Thursday, February 13, 2014

Even Solomon fell for it

One of the most difficult parts of being a Christian is that we believe that "truth" is a real thing. Only our post-modern culture have begun to talk about truth as if it were an individual thing, your truth and my truth.

Either God exists or doesn't ?
Either there is one God or there isn't?
Either Jesus is the only-begotten Son of God or not?

How I feel about this doesn't change the answer to the question. We may not get the definitive answer until we die, but there is a definitive answer.

Respecting other people's faith doesn't mean that we believe "they are all equally true." Or they are all just "different paths to the same God."

In today's first reading Solomon, apparently out of love for his foreign wives, falls into this same error, and starts building temples for their Gods. He abandons what he knows to be true, and suffers the consequences.

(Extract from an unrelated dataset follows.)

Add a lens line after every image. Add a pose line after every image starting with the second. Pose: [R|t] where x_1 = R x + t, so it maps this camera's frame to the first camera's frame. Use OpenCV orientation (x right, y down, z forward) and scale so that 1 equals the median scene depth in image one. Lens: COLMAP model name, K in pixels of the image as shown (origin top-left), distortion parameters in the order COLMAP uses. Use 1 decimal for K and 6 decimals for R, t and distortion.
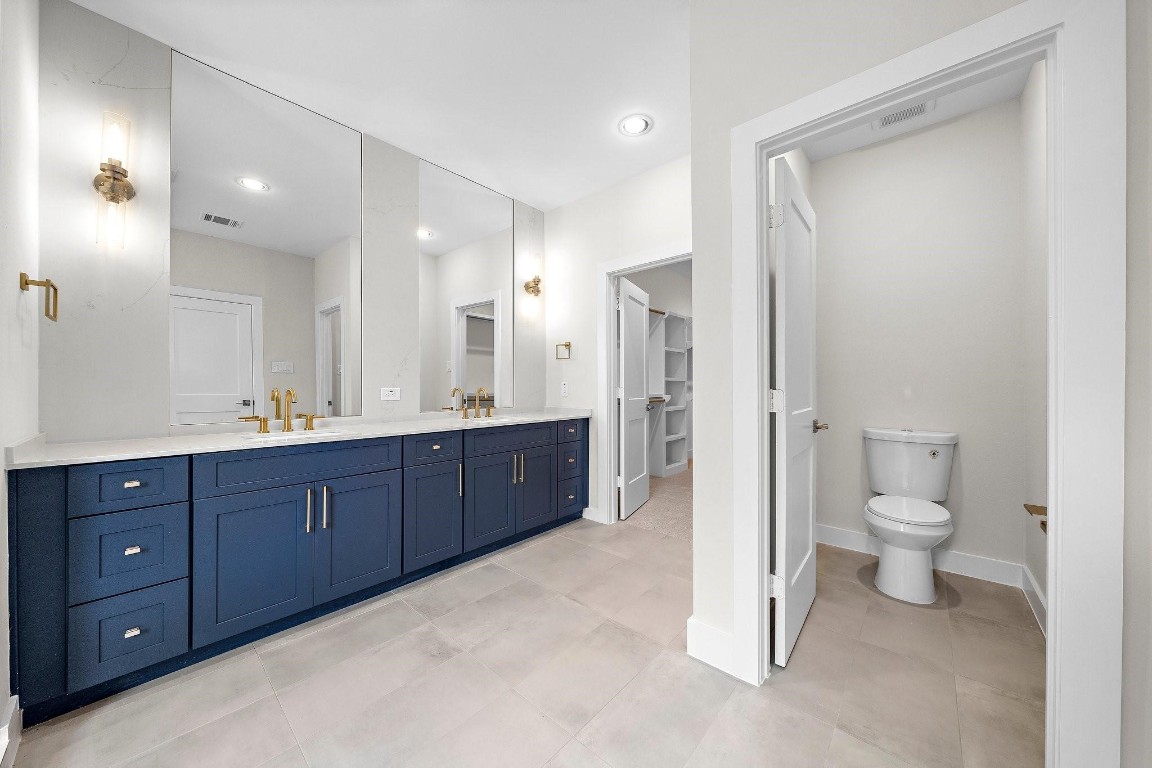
lens RADIAL K [[402.8, 0, 567.1], [0, 402.8, 379.5], [0, 0, 1]] dist [-0.010358, 0.000361]
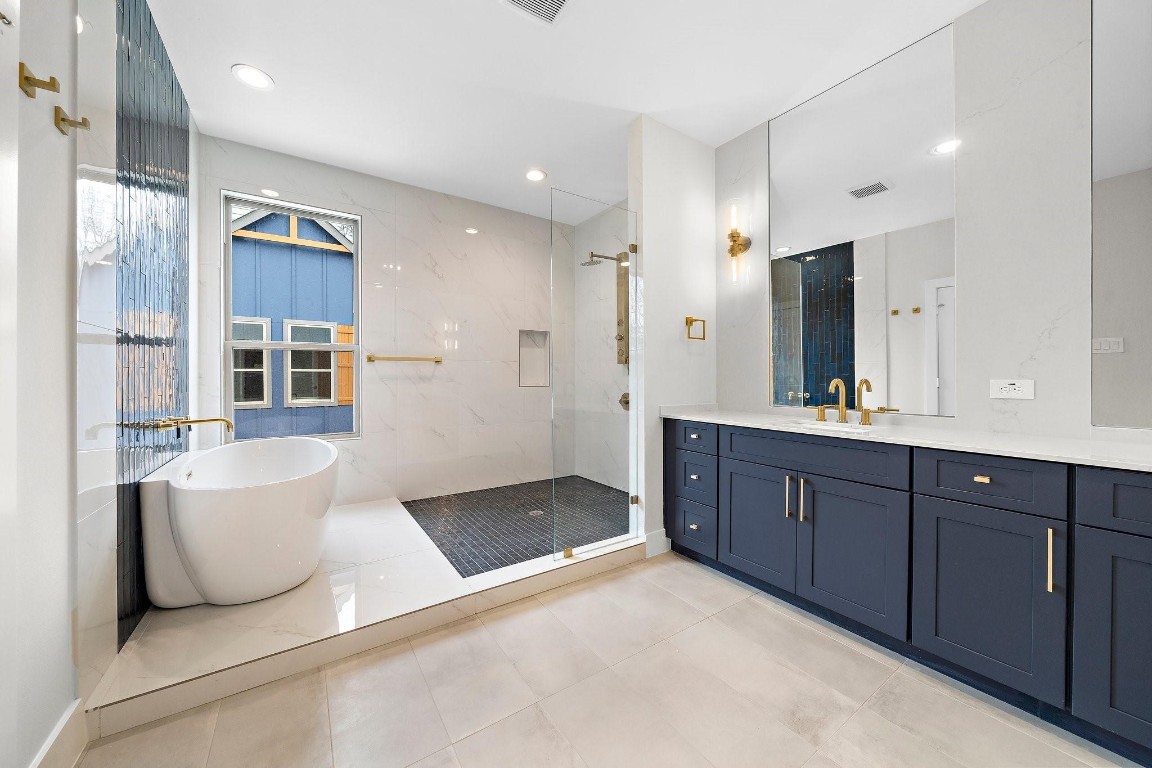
lens RADIAL K [[402.8, 0, 558.2], [0, 402.8, 381.6], [0, 0, 1]] dist [-0.010358, 0.000361]
pose [[-0.270478, 0.006800, -0.962702, 0.351119], [0.011463, 0.999927, 0.003842, 0.014218], [0.962658, -0.009996, -0.270536, 0.495209]]
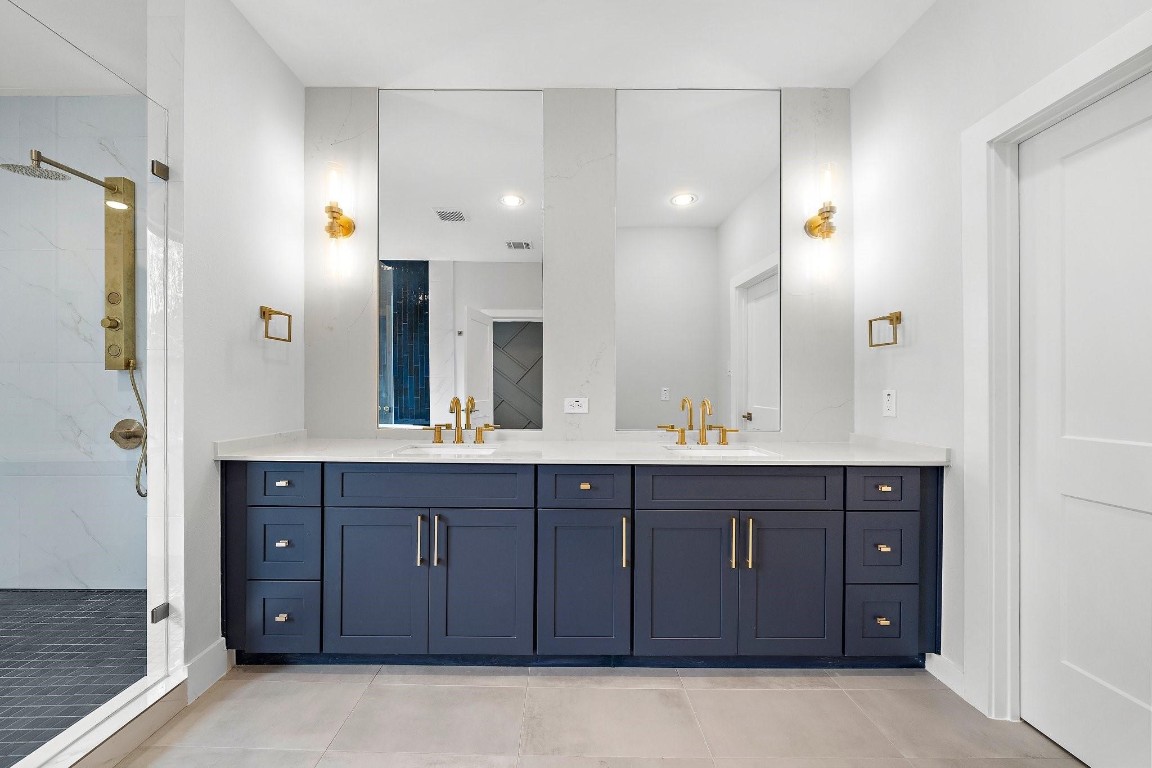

Contrary to the caricature, the Catholic Church does not teach that we are all right and the rest are all wrong. In the document Nostra Aetate we read

other religions found everywhere try to counter the restlessness of the human heart, each in its own manner, by proposing "ways," comprising teachings, rules of life, and sacred rites. The Catholic Church rejects nothing that is true and holy in these religions. She regards with sincere reverence those ways of conduct and of life, those precepts and teachings which, though differing in many aspects from the ones she holds and sets forth, nonetheless often reflect a ray of that Truth which enlightens all

There is truth, and from the time we begin to speak we question. We innately search for the truth. It's part of what defines us as human.